Kirsten Boesen

Hello. My name is Kirsten Boesen and here is a little bit of my story. While growing-up I moved quite a bit, but I consider my hometown to be Bloomington-Normal, IL. Just this past May I graduated from Augustana College, a small liberal arts college in Rock Island, IL. I majored in Anthropology; played on the women’s varsity soccer team all four years; interned at World Relief, working with refugees; interned at Putnam Museum, helping create a new Refugee and Immigrant exhibit; and was part of a volunteer and social based sorority, Sigma Pi Delta.

At Augustana I discovered how much I loved being outdoors when I got involved with the college’s Farm2Fork club and Wesley Acres Produce club which focused on growing vegetables for the cafeteria, supporting the local farmer’s market, and fundraising for an environmentally friendly truck that would be used to transport the vegetables to the cafeteria.

I became a camp counselor at an Adventure Camp in the foothills of the Blue Ridge Mountains in South Carolina. I brought middle school aged kids on 37-mile excursions which included mountain biking, canoeing, and backpacking. Since this summer I have continued to have a drive to work within such context. Summer between sophomore and junior year, I headed up to the Cascades and did trail maintenance, and, of course, loving the experience. And that leads me to where I am now: doing trail maintenance at Klamath National Forest with an SCA crew!

Working for the Student Conservation Association is a great experience for me; giving me the opportunity to learn more about what I am passionate about; nature. The SCA is going to help me improve my park ranger skills, help me gain greater knowledge of the outdoors, give me a good foundation for pursuing a combined career in forestry and anthropology, and, for the time being, it will nourish my zest for the outdoors.
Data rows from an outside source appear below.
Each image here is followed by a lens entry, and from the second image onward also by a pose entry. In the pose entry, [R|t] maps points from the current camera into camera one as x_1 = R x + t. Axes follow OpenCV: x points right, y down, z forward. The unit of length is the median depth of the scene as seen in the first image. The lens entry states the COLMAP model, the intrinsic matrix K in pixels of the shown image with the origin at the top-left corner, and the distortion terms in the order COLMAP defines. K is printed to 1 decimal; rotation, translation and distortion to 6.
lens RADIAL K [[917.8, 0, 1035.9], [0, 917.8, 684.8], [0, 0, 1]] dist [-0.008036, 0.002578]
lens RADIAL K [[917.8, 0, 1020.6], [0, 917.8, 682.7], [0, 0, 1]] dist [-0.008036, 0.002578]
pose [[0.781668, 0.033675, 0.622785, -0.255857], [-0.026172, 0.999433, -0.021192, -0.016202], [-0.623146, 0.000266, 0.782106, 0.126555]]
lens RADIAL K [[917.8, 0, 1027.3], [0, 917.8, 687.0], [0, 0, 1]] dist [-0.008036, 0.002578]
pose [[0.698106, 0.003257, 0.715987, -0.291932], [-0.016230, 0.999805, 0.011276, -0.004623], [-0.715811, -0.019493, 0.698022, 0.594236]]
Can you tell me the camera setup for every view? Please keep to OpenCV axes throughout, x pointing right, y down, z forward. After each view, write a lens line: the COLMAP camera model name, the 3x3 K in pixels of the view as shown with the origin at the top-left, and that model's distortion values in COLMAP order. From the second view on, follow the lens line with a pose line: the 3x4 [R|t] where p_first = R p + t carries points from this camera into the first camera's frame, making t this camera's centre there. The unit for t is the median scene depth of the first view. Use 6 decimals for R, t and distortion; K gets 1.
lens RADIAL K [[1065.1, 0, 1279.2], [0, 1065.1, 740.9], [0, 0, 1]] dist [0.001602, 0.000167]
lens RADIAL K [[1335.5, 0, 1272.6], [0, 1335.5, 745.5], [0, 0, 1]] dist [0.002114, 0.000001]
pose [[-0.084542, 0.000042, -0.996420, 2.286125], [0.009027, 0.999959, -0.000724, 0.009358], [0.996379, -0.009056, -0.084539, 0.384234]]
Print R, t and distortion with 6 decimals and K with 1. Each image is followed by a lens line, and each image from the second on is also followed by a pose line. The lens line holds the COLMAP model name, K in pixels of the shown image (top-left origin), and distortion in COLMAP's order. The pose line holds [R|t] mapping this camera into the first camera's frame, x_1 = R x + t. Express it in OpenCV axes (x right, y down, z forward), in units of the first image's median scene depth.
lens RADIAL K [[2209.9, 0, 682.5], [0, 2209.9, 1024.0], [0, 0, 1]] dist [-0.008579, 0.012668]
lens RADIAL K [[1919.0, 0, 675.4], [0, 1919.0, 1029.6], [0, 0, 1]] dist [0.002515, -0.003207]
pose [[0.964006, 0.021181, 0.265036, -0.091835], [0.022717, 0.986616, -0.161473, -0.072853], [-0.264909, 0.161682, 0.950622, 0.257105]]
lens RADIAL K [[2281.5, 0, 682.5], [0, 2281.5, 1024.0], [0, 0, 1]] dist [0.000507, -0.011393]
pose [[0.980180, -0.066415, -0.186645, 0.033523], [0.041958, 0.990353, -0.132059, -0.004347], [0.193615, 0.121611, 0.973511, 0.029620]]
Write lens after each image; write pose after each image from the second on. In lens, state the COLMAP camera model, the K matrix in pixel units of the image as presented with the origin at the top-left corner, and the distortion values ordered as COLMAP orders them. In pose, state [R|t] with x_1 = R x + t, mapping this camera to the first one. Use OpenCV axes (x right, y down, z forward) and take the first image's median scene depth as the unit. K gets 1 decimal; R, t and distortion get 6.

Over all, I agree with Aldo Leopold in his book, A Sand County Almanac: “A land ethic of course cannot prevent the alteration, management, and us of these ‘resources’, but it does affirm their right to continued existence, and, at least in spots, their continued existence in a natural state,”. I resonate with this idea of land ethic and want to practice and live by it; fighting for the right of nature to have a continued existence in its most natural state.